Supplied material:
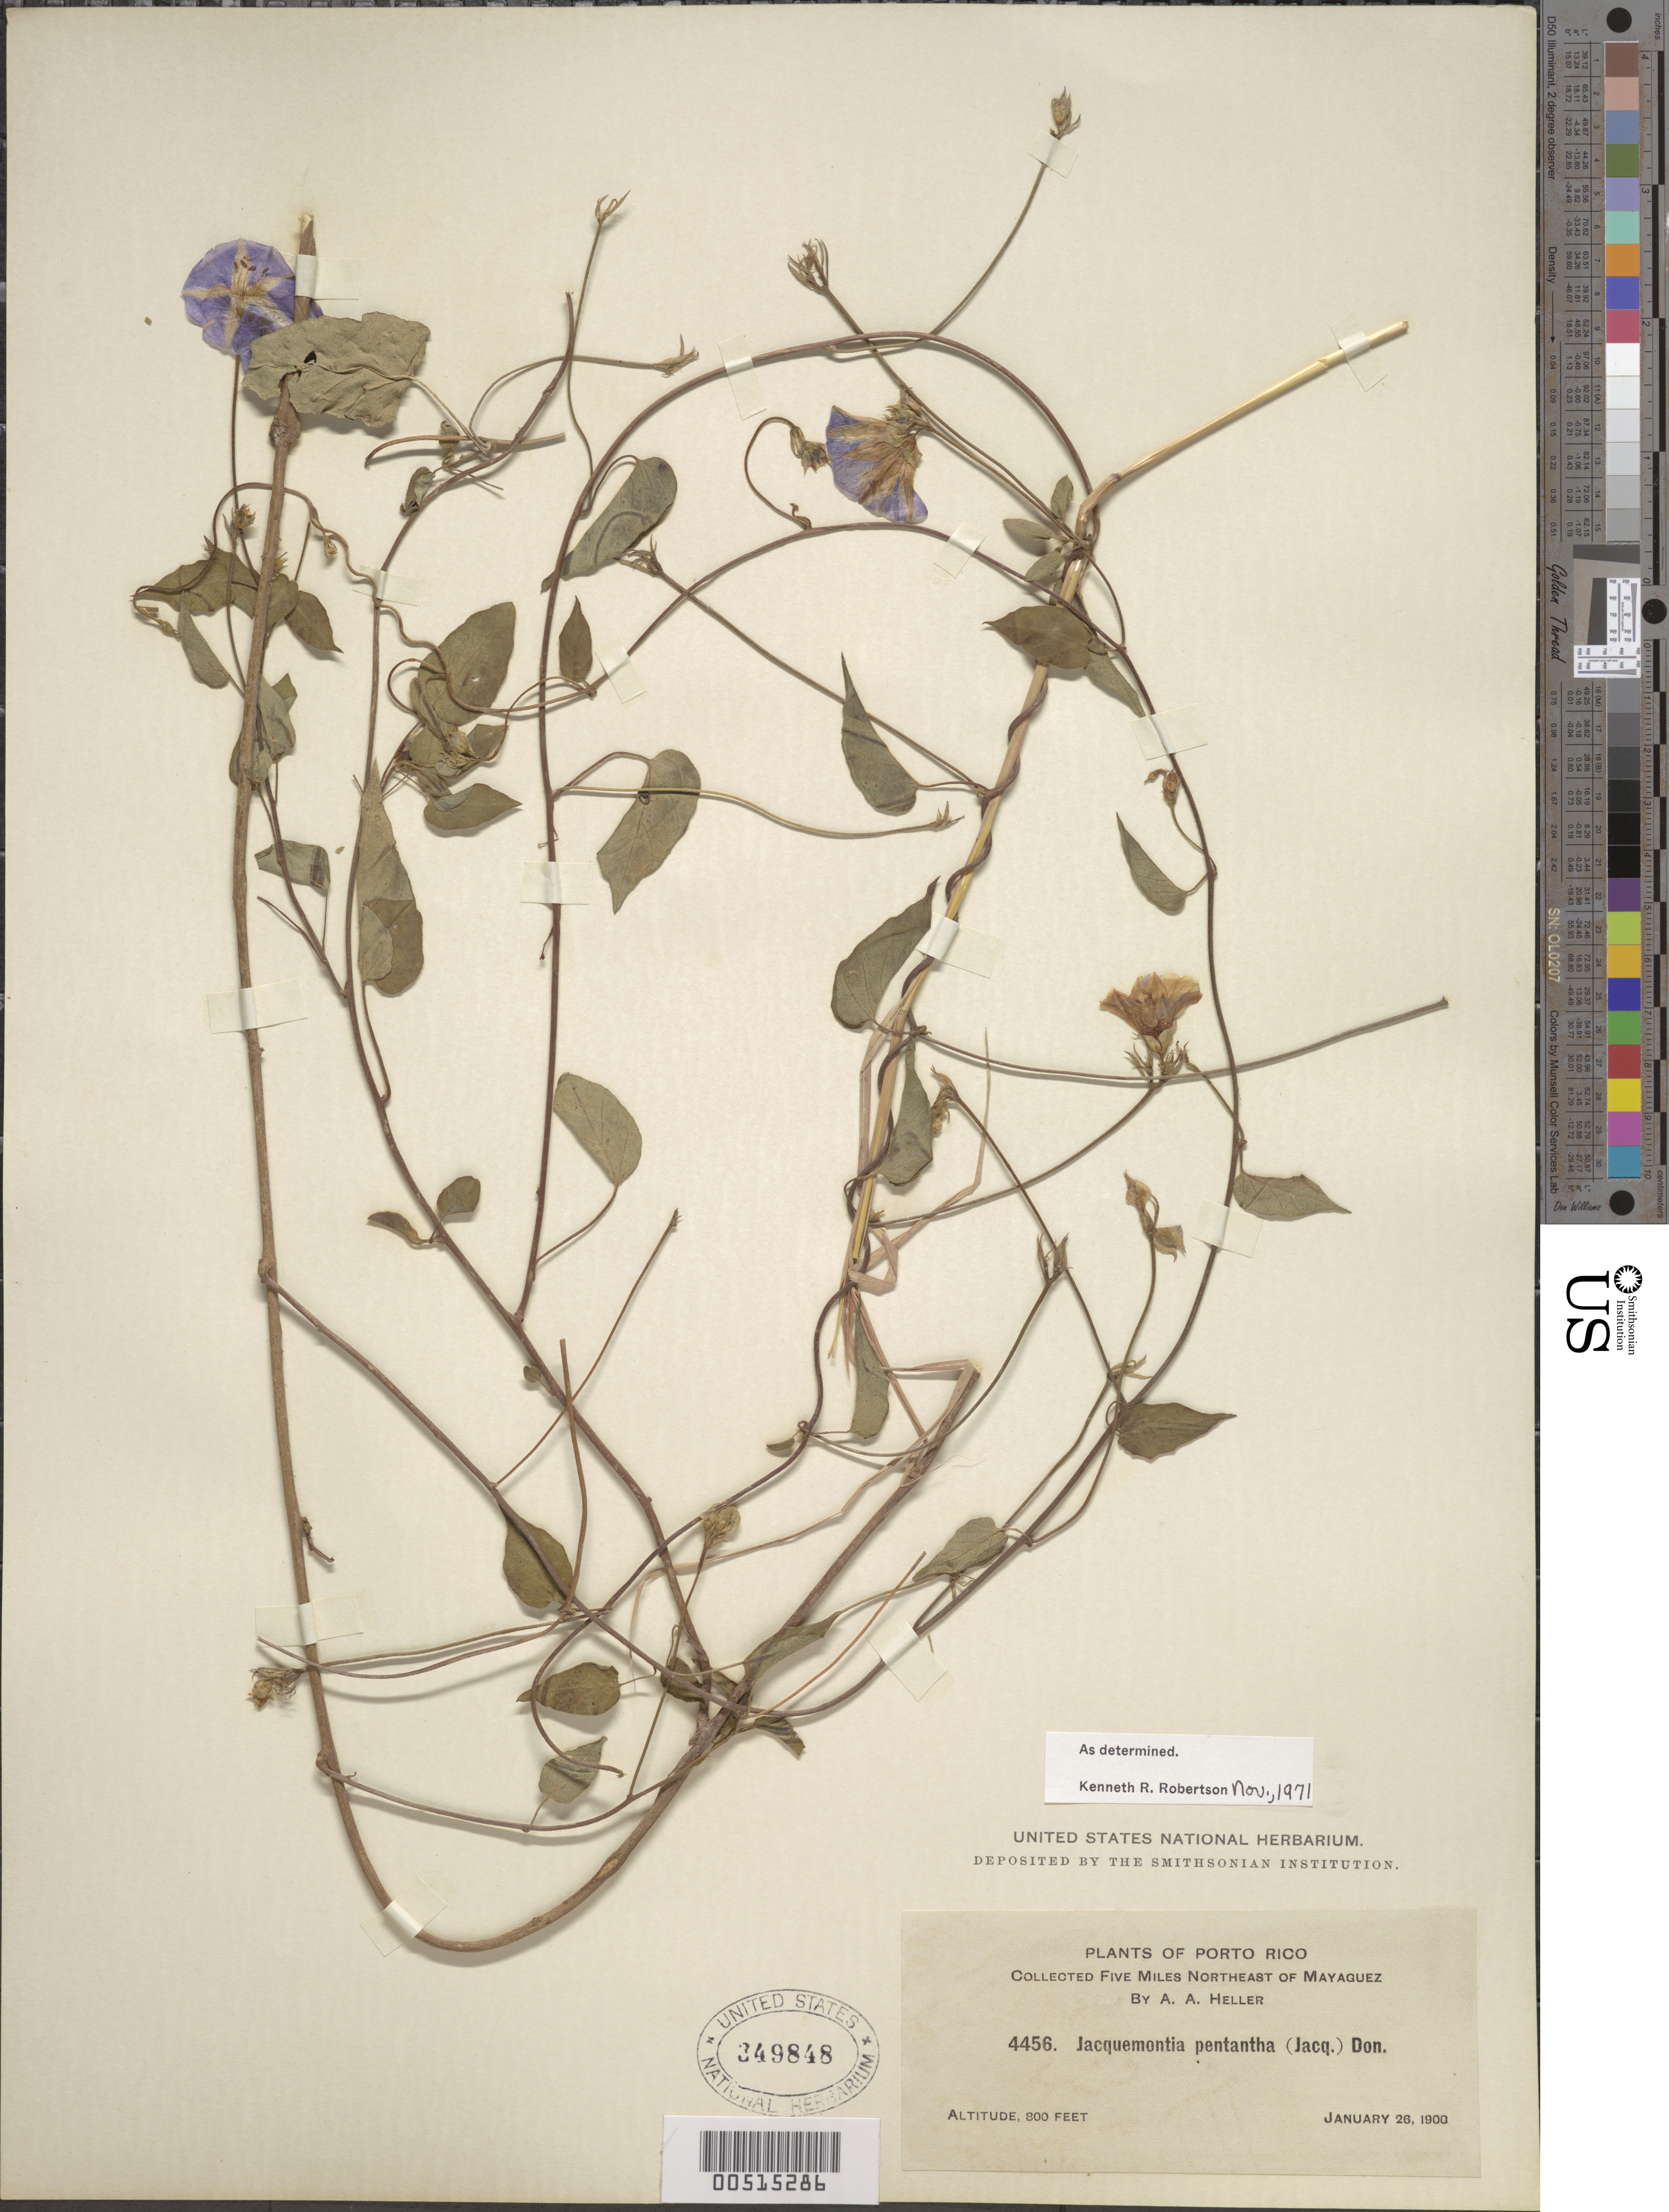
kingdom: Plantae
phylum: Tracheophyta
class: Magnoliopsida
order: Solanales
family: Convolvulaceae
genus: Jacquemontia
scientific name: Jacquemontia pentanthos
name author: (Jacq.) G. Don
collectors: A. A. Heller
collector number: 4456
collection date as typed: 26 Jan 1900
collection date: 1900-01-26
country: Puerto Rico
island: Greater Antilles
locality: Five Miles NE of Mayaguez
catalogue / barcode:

What the task requires:
Gather every line from the records above that contains the word "collection". Case counts.

Exercise output:
collection date as typed: 26 Jan 1900
collection date: 1900-01-26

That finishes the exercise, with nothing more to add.